Sadly, since Reagan’s reforms, major loopholes have crept back into the corporate tax code, particularly ones for multinational companies. These days, corporate offshore profit-shifting alone is estimated to cost the rest of us taxpayers as much as $100 billion a year. That adds up to well over $1 trillion over a decade.
Indeed, if just the 280 corporations that CTJ analyzed in our 2011 study had paid the full 35 percent corporate tax rate on their U.S. profits over the 2008-10 period (instead of only half that much), they would have paid an additional $223 billion in corporate income taxes.
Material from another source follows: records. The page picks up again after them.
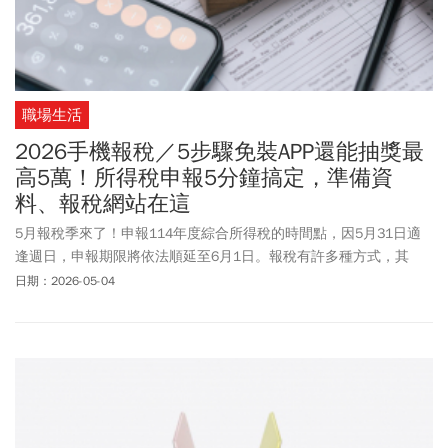
職場生活
2026手機報稅／5步驟免裝APP還能抽獎最
高5萬！所得稅申報5分鐘搞定，準備資
料、報稅網站在這
5月報稅季來了！申報114年度綜合所得稅的時間點，因5月31日適
逢週日，申報期限將依法順延至6月1日。報稅有許多種方式，其
中，手機報稅重點在「免APP、隨時隨地幾分鐘就完成」，可說是最
日期：2026-05-04
輕鬆的一種！ 財政部政務次長陳勇勝5/4表示，勞動節3天連假，最
常見的是透過手機或是網路報稅。截至5/4下午2時，目前約有108
萬件綜所稅，其中手機報稅占比提升至65%。加上財政部今年推出
「手機報稅GO好禮大FUN送」好康抽獎活動，頭獎獎金現金5萬元，
另外還有二獎5名2萬元、10名1萬元等獎項，總獎金525萬元，中獎
名額高達19586名。針對廣大上班族和小資族群，《今周刊》整理最
新的手機報稅流程、與申報的注意事項，幫助你在報稅季輕鬆省荷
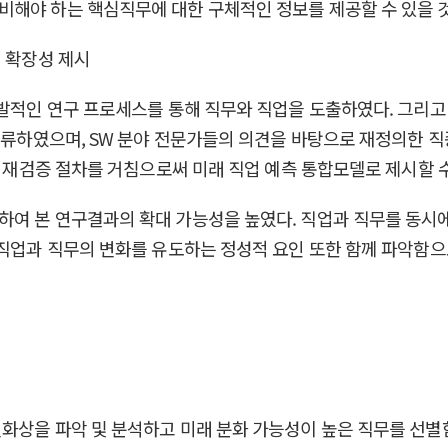
비해야 하는 핵심직무에 대한 구체적인 정보를 제공할 수 있을 
적 확장성 제시
적인 연구 프로세스를 통해 직무와 직업을 도출하였다. 그리고 도출된
 분류하였으며, SW 분야 전문가들의 의견을 바탕으로 재정의한 
해 재검증 절차를 거침으로써 미래 직업 예측 통합모델로 제시할 수
하여 본 연구결과의 확대 가능성을 높였다. 직업과 직무를 동시
 직업과 직무의 변화를 유도하는 정성적 요인 또한 함께 파악함
화상을 파악 및 분석하고 미래 분화 가능성이 높은 직무를 선별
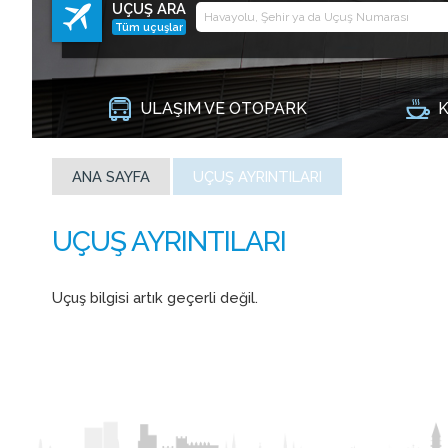
UÇUŞ ARA
Tüm uçuşlar
ULAŞIM VE OTOPARK
K
ANA SAYFA
UÇUŞ AYRINTILARI
Uçuş bilgisi artık geçerli değil.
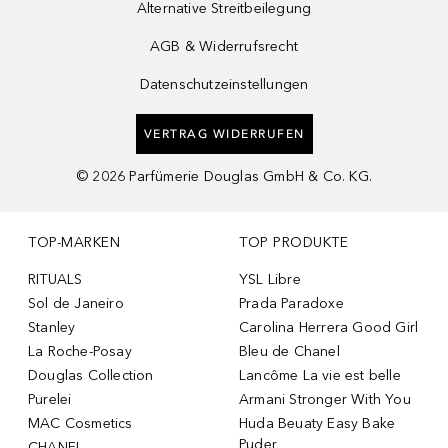
Alternative Streitbeilegung
AGB & Widerrufsrecht
Datenschutzeinstellungen
VERTRAG WIDERRUFEN
©
2026
Parfümerie Douglas GmbH & Co. KG.
TOP-MARKEN
TOP PRODUKTE
RITUALS
YSL Libre
Sol de Janeiro
Prada Paradoxe
Stanley
Carolina Herrera Good Girl
La Roche-Posay
Bleu de Chanel
Douglas Collection
Lancôme La vie est belle
Purelei
Armani Stronger With You
MAC Cosmetics
Huda Beuaty Easy Bake
Puder
CHANEL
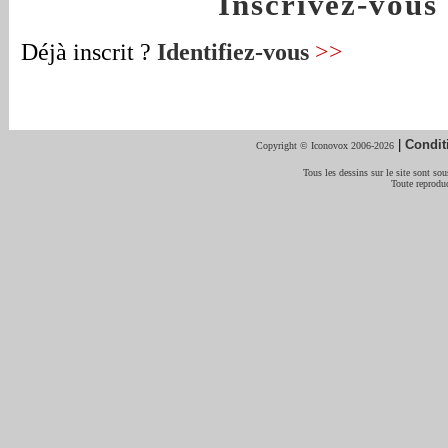
Inscrivez-vou
Déjà inscrit ?
Identifiez-vous
>>
|
Condit
Copyright © Iconovox 2006-2026
Tous les dessins sur le site sont sous
Toute reproduc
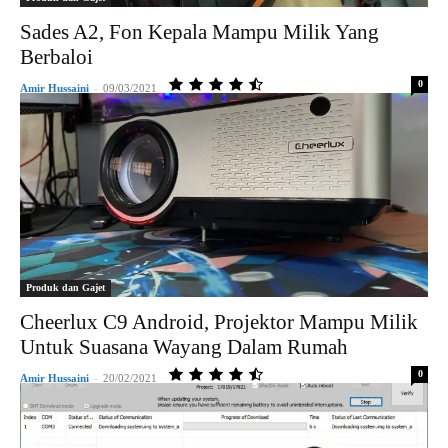
Sades A2, Fon Kepala Mampu Milik Yang
Berbaloi
0
Amir Hussaini
-
09/03/2021
Produk dan Gajet
Cheerlux C9 Android, Projektor Mampu Milik
Untuk Suasana Wayang Dalam Rumah
0
Amir Hussaini
-
20/02/2021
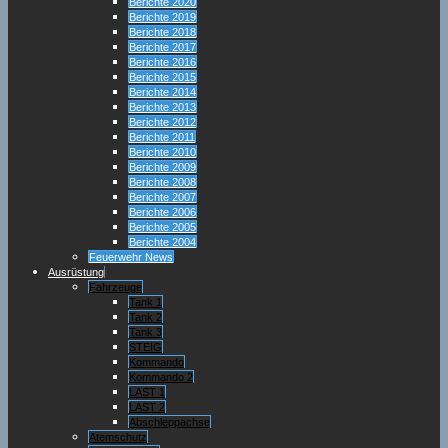
Berichte 2020
Berichte 2019
Berichte 2018
Berichte 2017
Berichte 2016
Berichte 2015
Berichte 2014
Berichte 2013
Berichte 2012
Berichte 2011
Berichte 2010
Berichte 2009
Berichte 2008
Berichte 2007
Berichte 2006
Berichte 2005
Berichte 2004
Feuerwehr News
Ausrüstung
Fahrzeuge
Tank 1
Tank 2
Tank 3
STEIG
Kommando
Kommando 2
LAST 1
LAST 2
Abschleppachse
Atemschutz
While revenue-raising corporate tax reform can’t solve our entire deficit problem, it can produce huge savings to help reduce excessive debt while protecting essential public programs. Among the many hard choices about public spending and taxes we’ll have to face in the upcoming years, the choice between scrapping corporate tax subsidies and slashing Social Security and Medicare ought to be one of the easiest.
McIntyre is director of Citizens for Tax Justice.